LA DONNA E L’INFERTILITA’…

disperazione donna“Il bambino comincia in noi molto prima del suo inizio. Ci sono gravidanze che durano anni di speranza, eternità di disperazione”   M.Cvetaeva

All’interno della coppia, la donna subisce in modo più pesante l’impatto psicologico dell’infertilità come mai?

Le ragioni sono molteplici e riguardano più fronti…

Anche se lo stereotipo di donna “tutta madre e casalinga” non è più forte come in passato, ancora oggi a livello sociale si attribuisce una grande importanza simbolica alla gravidanza e alla maternità.

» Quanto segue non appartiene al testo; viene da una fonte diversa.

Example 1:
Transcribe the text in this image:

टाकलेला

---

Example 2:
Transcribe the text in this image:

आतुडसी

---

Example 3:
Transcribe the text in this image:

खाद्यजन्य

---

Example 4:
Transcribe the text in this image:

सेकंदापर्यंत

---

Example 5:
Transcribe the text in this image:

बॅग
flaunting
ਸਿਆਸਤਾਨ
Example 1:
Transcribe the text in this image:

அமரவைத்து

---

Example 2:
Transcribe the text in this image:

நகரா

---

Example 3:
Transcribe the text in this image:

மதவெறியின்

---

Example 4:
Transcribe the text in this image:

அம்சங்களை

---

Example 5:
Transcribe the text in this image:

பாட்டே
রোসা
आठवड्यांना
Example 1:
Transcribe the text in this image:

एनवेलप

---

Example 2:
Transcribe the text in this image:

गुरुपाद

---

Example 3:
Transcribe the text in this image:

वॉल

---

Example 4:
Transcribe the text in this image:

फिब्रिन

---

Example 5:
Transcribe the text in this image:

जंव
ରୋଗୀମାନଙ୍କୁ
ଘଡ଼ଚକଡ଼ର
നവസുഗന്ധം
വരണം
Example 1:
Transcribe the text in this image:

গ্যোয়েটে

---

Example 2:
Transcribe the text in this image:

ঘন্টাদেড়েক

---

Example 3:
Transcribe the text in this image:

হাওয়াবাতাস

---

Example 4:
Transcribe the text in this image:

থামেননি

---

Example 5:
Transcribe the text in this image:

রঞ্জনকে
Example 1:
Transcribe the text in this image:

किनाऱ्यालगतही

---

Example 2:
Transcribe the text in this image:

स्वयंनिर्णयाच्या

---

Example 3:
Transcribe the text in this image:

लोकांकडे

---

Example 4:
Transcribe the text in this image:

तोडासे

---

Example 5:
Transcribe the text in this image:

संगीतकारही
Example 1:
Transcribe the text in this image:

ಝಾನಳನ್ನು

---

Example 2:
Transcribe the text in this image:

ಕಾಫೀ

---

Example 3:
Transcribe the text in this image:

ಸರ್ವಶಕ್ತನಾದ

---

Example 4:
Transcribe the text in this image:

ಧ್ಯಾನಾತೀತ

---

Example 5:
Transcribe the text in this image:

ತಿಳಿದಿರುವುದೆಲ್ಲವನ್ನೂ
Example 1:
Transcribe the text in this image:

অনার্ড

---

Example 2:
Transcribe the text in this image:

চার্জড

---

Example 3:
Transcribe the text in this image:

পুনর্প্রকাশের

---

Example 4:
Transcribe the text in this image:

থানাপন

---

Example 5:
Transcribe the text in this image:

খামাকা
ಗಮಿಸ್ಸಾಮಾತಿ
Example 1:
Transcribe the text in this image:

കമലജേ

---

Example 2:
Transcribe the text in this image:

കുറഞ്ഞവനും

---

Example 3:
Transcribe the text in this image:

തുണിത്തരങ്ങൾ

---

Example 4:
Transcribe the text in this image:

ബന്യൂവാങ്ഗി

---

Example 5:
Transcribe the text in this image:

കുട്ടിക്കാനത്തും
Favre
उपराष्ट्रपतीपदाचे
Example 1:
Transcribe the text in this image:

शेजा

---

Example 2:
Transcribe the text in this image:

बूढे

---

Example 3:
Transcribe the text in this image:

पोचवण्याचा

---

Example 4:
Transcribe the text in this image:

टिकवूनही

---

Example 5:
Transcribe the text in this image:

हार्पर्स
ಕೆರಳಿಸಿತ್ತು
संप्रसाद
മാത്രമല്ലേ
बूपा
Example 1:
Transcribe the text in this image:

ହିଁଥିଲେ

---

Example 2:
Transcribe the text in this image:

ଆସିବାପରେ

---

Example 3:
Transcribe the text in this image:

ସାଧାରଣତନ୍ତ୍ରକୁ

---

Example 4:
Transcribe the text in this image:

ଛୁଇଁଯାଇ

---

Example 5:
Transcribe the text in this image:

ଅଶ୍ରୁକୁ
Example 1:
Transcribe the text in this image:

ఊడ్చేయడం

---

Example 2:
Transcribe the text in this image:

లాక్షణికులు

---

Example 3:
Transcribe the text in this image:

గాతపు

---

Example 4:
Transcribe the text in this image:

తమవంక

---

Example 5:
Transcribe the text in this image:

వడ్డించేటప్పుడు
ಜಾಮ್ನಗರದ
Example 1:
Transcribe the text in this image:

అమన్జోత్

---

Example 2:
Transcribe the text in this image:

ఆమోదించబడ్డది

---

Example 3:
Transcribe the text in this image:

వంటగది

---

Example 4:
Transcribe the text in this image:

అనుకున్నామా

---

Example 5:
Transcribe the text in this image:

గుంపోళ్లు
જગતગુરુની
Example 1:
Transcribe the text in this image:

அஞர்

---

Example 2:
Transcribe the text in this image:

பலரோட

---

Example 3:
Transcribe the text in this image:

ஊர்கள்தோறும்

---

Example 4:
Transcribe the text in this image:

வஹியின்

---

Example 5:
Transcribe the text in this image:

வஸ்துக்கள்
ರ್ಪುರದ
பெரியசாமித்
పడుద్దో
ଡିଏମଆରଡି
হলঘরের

Pensiamo alla nostra infanzia…Attraverso il gioco, l’utilizzo di bambole o peluche e in tempi più recenti di dispositivi digitali, le bambine sperimentano se stesse nel “ruolo di mamma”; nutrono, addormentano, giocano e si prendono cura del proprio “bambino”. Una volta diventate adulte, la maggior parte di loro diventerà madre, ma per alcune questo sogno non si concretizzerà mai…

La mancanza di un figlio genera nella donna la sensazione di essere incompleta, mancante, non  è in grado di fare la cosa più naturale del mondo e per questo si sente diversa dalle altre, da chi invece quel figlio l’ha avuto! Questa sensazione è spesso così forte da contaminare tutti gli ambiti della propria vita, il lavoro, gli amici, la famiglia, tutta la quotidianità subisce un contraccolpo importante. La vergogna, l’imbarazzo e  il sentirsi incompresa spinge la donna all’isolamento a tenere contatti con pochi eletti perchè “solo chi c’è passato può capire“…

Come mai è così difficile mettersi nei panni di una donna che desidera un figlio che non vuole arrivare? Superare l‘infertilità significa elaborare un lutto e forse la difficoltà è insita proprio in questo: Il lutto è la reazione emotiva legata prevalentemente alla perdita di una persona cara, ciascuno di noi conosce e ha provato questo dolore, ma non tutti capiscono come si può soffrire così per un bambino che in fondo non è mai nato. In realtà questo bimbo mai nato lascia nel cuore e nella mente della donna un vuoto enorme, un dolore lancinante che spesso non è compreso neanche dal proprio partner…Il  “vuoto” è per la donna che non riesce ad avere un figlio un tema molto delicato. Il bambino tanto desiderato nasce primo nella testa e nel cuore e solo dopo prende vita nel corpo. Il problema dunque è proprio questo, ad un grembo fisico vuoto corrisponde una mente piena, un grembo psichico ricco di desideri, speranze  aspettative e il tempo che passa è il tempo che sancisce l’assenza. In una tale condizione è facile capire quanto devastante può essere l’attesa di qualcosa che forse non arriverà. Ciascuna coppia ha la sua storia, alcune donne accettano la diagnosi d’infertilità e si arrendono alla natura, altre optano per l’adozione, alcune perdono le speranze altre ancora si affidano alla scienza.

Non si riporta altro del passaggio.